BEGIN Selected passage

DARPA funds research on cognitive computing

Feb. 25, 2005
CHERRY HILL, N.J., 24 February 2005. Lockheed Martin initiated a two-year, $6.6-million study contract to develop a Polymorphous Computing Agent Architecture (PCAA) that will perform cognitive tasks for military systems.

CHERRY HILL, N.J., 24 February 2005. Lockheed Martin initiated a two-year, $6.6-million study contract to develop a Polymorphous Computing Agent Architecture (PCAA) that will perform cognitive tasks for military systems.

Sponsored by the Defense Advanced Research Projects Agency (DARPA) through the Air Force Research Laboratory, PCAA will enable computers to leap ahead of traditional information-processing capabilities used to perform cognitive tasks, such as deduction, reasoning, and learning. The contract was awarded September 2004.

Computer architectures cannot effectively support real-time, data-intensive, multiple mission environments. The PCAA technology will make military computing applications significantly more flexible and agile. It will enable computing systems to approximate and deduce information without human operators and, thereby, support multiple mission tasks.

The PCAA will be an important enabling technology for the Department of Defense, because it can transition into many applications, including intelligence analysis systems and unmanned aerial vehicle control.

END Selected passage

**Job 1**
Repeat the part of the DARPA article that begins at the words "Computer architectures cannot" and stops after "aerial vehicle control.".
**Job 2**
Decide whether each statement agrees with the DARPA article, answering yes or no and quoting the deciding words: (a) The contract was awarded in September 2004. (b) The study contract runs for three years. (c) DARPA sponsors PCAA through the Air Force Research Laboratory.
**Job 3**
According to the DARPA article, which applications can PCAA transition into?

BEGIN Data for review

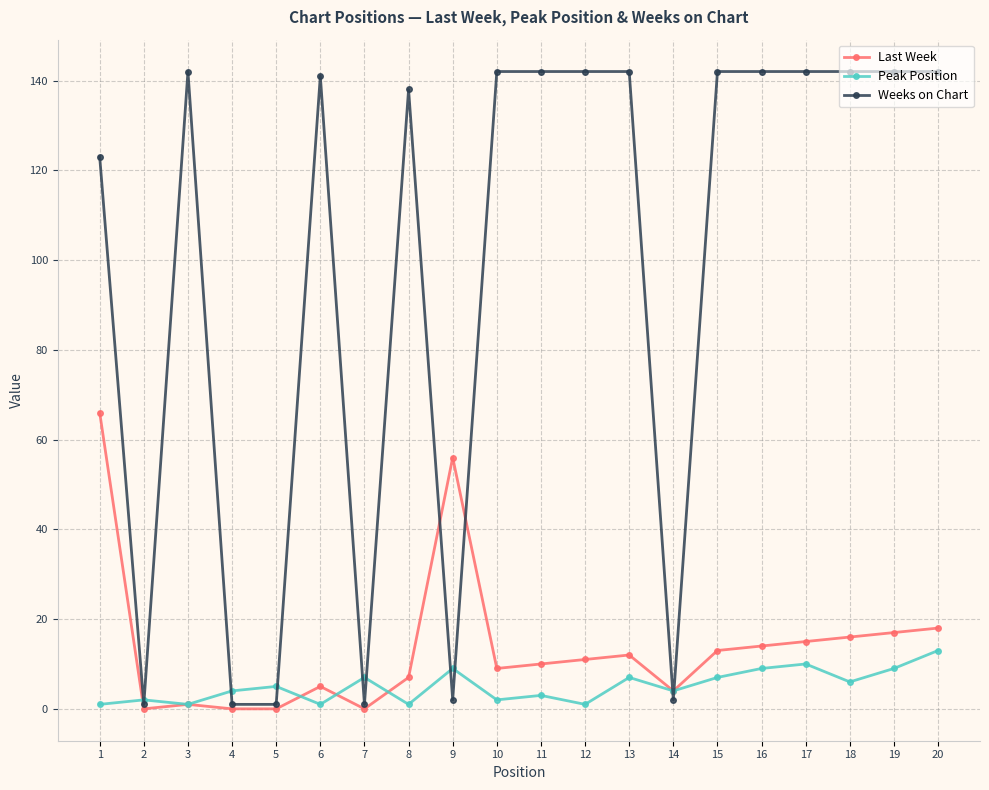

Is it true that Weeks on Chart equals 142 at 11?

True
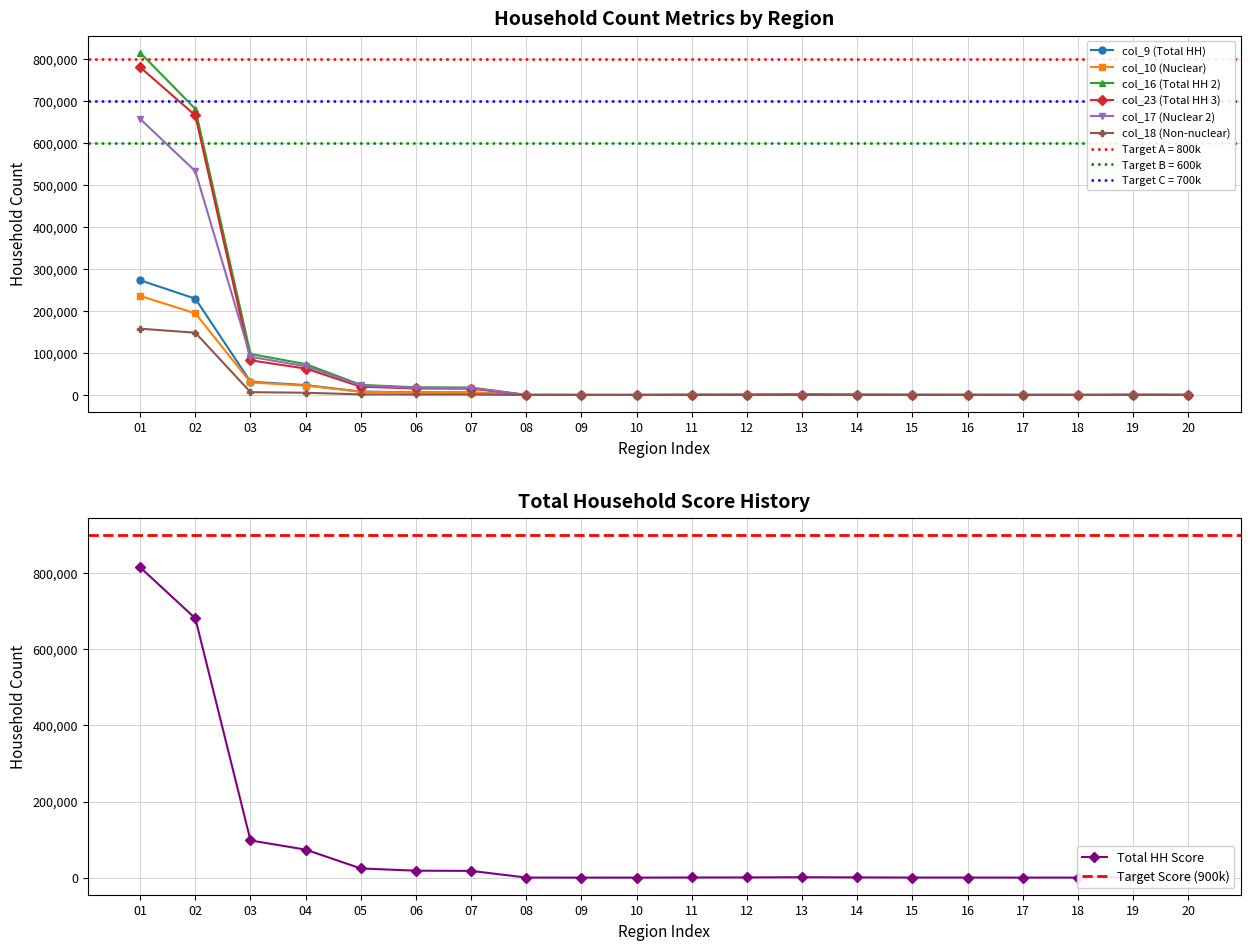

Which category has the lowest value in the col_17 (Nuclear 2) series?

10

END Data for review
BEGIN Data for review

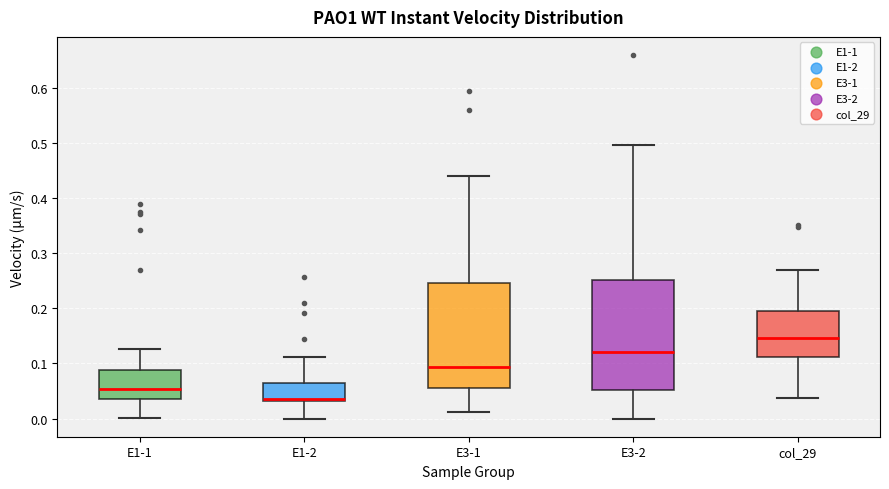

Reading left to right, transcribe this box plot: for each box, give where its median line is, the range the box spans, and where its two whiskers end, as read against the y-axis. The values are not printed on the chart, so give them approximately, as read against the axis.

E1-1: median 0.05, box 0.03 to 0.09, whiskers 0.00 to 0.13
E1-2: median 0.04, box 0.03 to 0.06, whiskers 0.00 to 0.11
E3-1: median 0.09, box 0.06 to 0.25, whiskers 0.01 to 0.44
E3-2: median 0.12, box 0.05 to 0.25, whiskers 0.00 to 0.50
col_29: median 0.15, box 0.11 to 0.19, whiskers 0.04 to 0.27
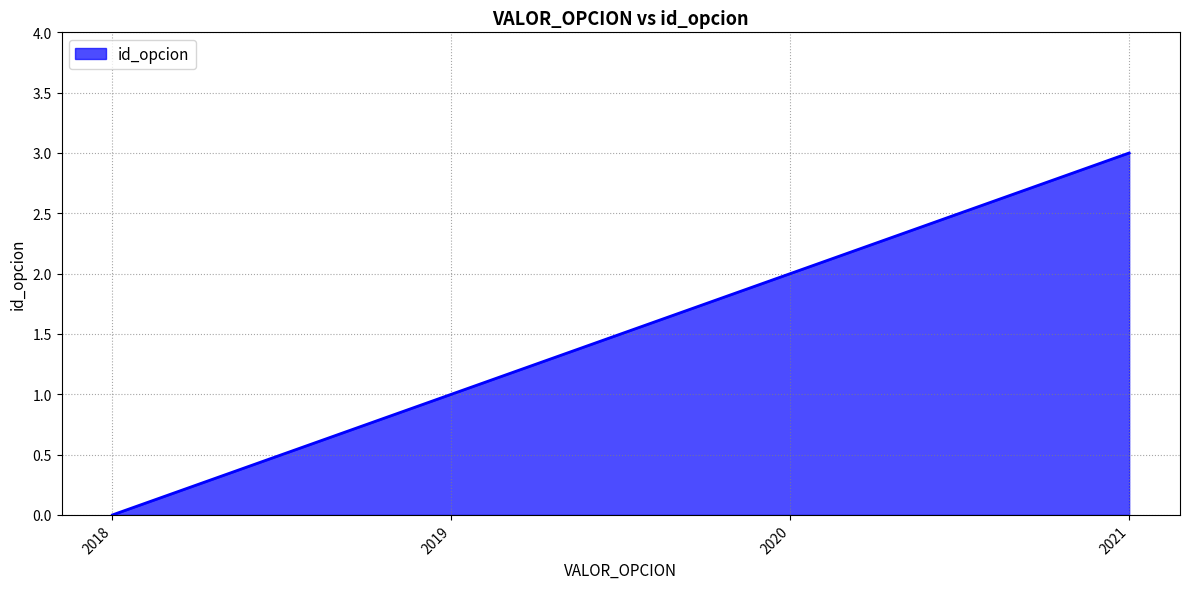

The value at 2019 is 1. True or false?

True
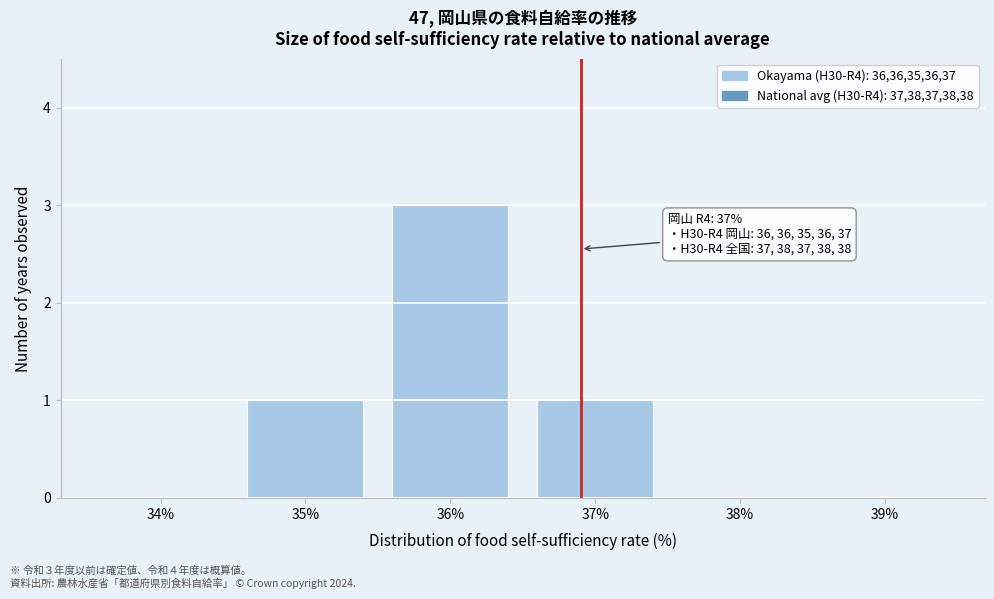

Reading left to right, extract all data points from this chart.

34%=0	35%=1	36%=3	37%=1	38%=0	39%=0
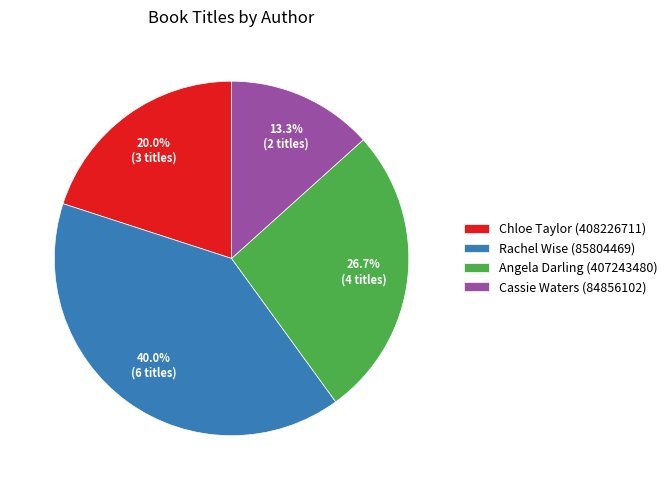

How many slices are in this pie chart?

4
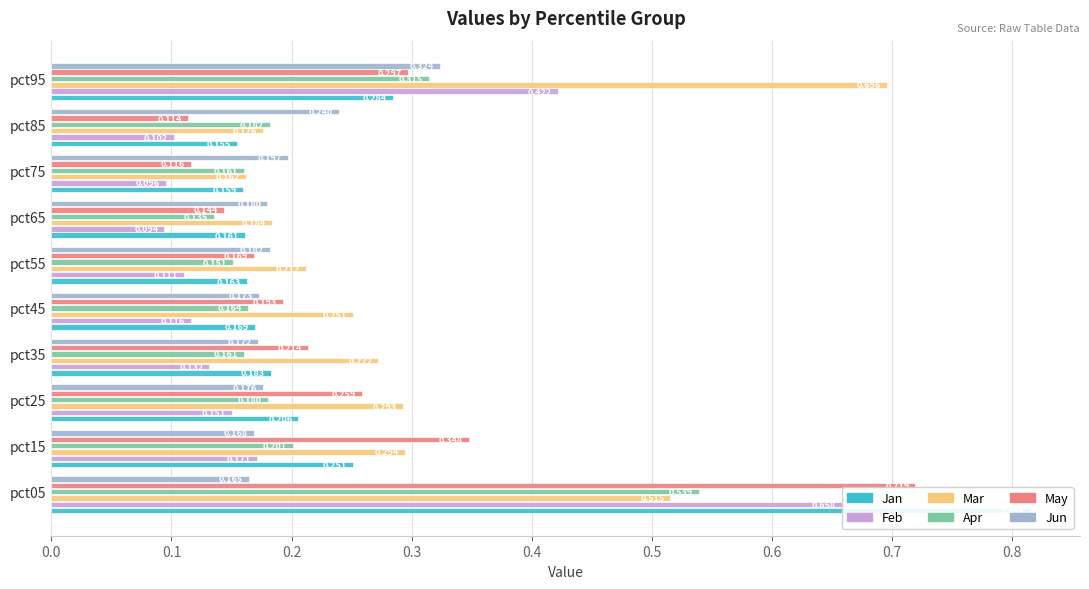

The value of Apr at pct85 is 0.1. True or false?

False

END Data for review

**Problem solution 1**
Computer architectures cannot effectively support real-time, data-intensive, multiple mission environments. The PCAA technology will make military computing applications significantly more flexible and agile. It will enable computing systems to approximate and deduce information without human operators and, thereby, support multiple mission tasks.

The PCAA will be an important enabling technology for the Department of Defense, because it can transition into many applications, including intelligence analysis systems and unmanned aerial vehicle control.

**Problem solution 2**
(a) Yes: "The contract was awarded September 2004."
(b) No: "a two-year, $6.6-million study contract"
(c) Yes: "Sponsored by the Defense Advanced Research Projects Agency (DARPA) through the Air Force Research Laboratory"

**Problem solution 3**
Intelligence analysis systems and unmanned aerial vehicle control.